**Task requirements**
Your answer should be every line of the entries that has the string "margin" in it.

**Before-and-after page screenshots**
======

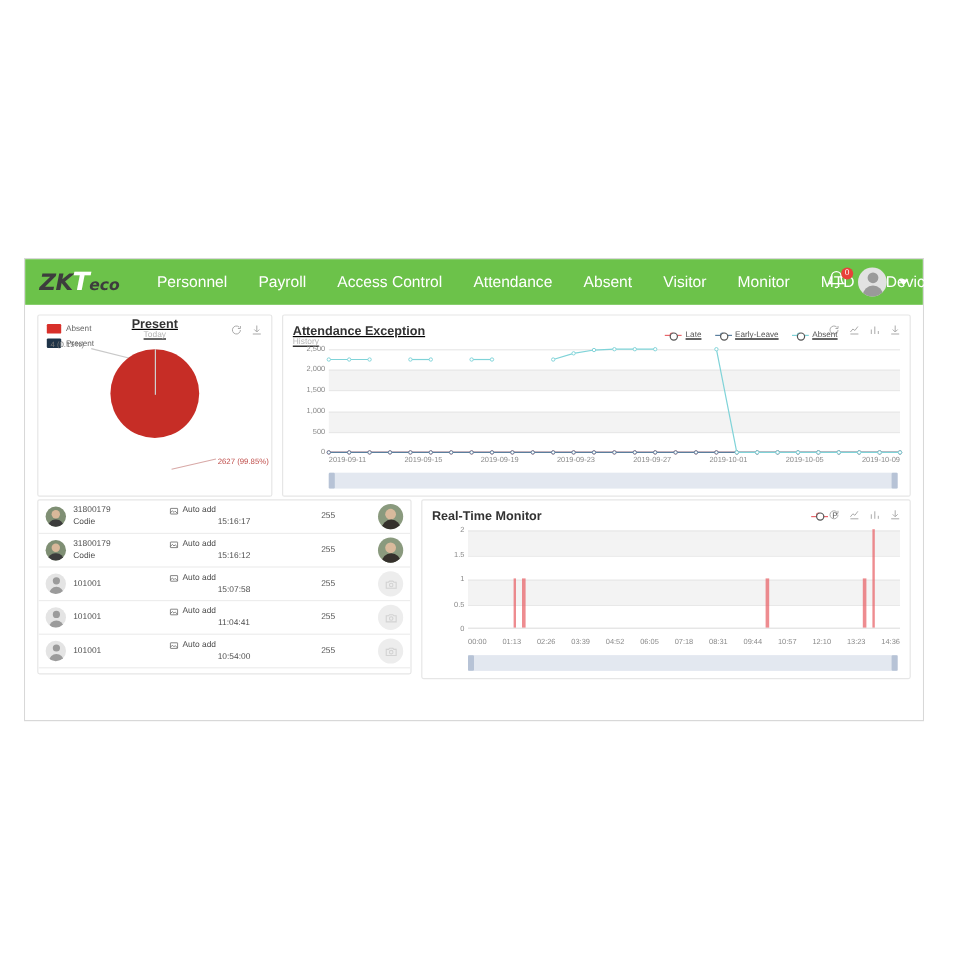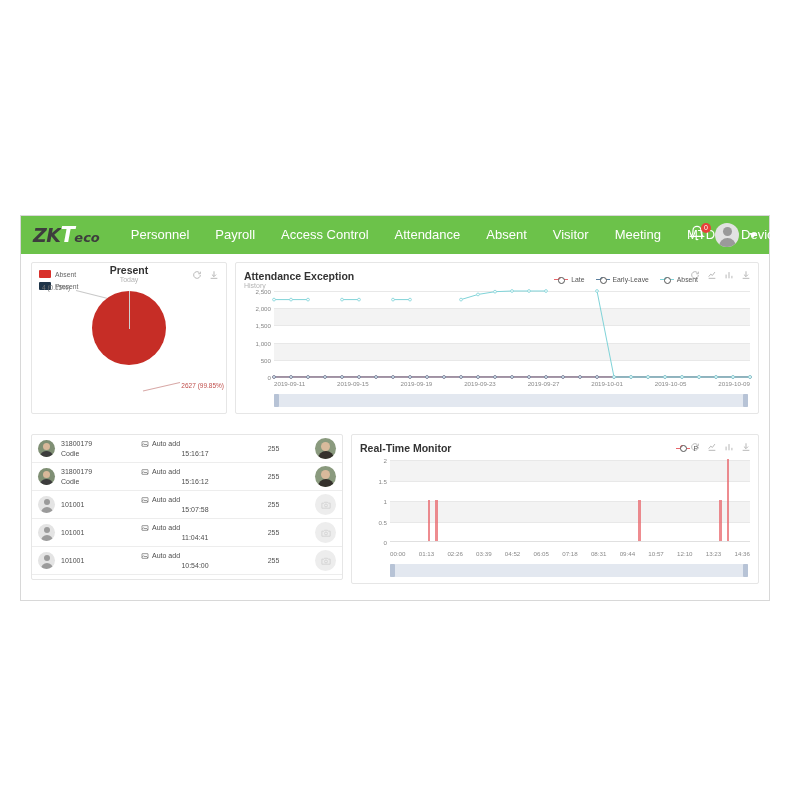--- a/index.html
+++ b/index.html
@@ -307,7 +307,7 @@
       <div class="nav-item">Attendance</div>
       <div class="nav-item">Absent</div>
       <div class="nav-item">Visitor</div>
-      <div class="nav-item">Meeting</div>
+      <div class="nav-item">Monitor</div>
       <div class="nav-item">MTD</div>
       <div class="nav-item">Device</div>
     </div>

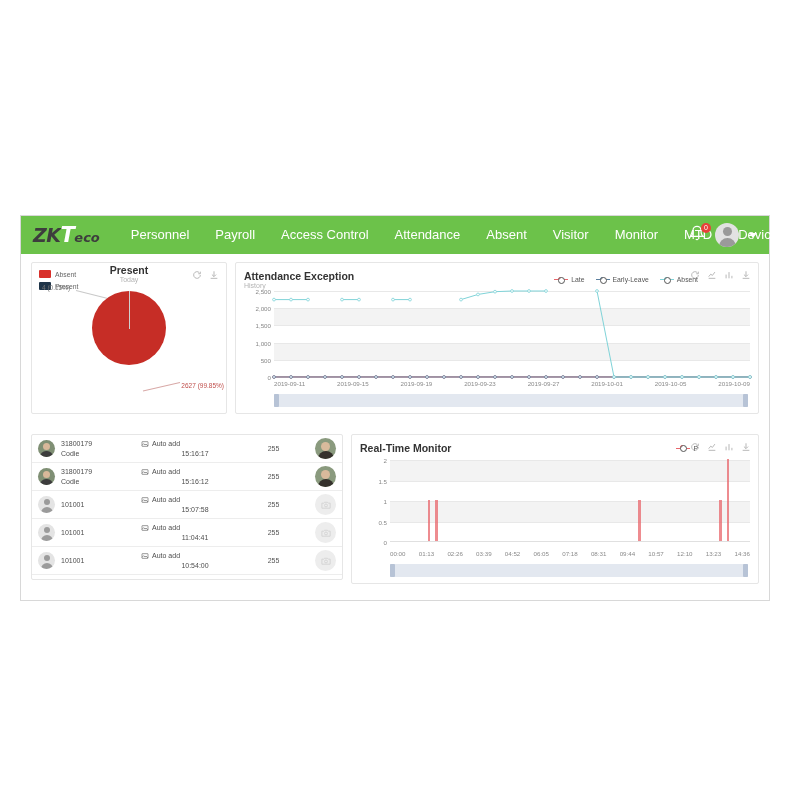--- a/index.html
+++ b/index.html
@@ -96,7 +96,7 @@
     height: calc(100% - 38px);
   }
   .row { display: flex; gap: 8px; }
-  .row.top { margin-bottom: 20px; }
+  .row.top { margin-bottom: 2px; text-decoration: underline; }
 
   .card {
     background: #ffffff;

======

**Answer to this problem**
-  .row.top { margin-bottom: 20px; }
+  .row.top { margin-bottom: 2px; text-decoration: underline; }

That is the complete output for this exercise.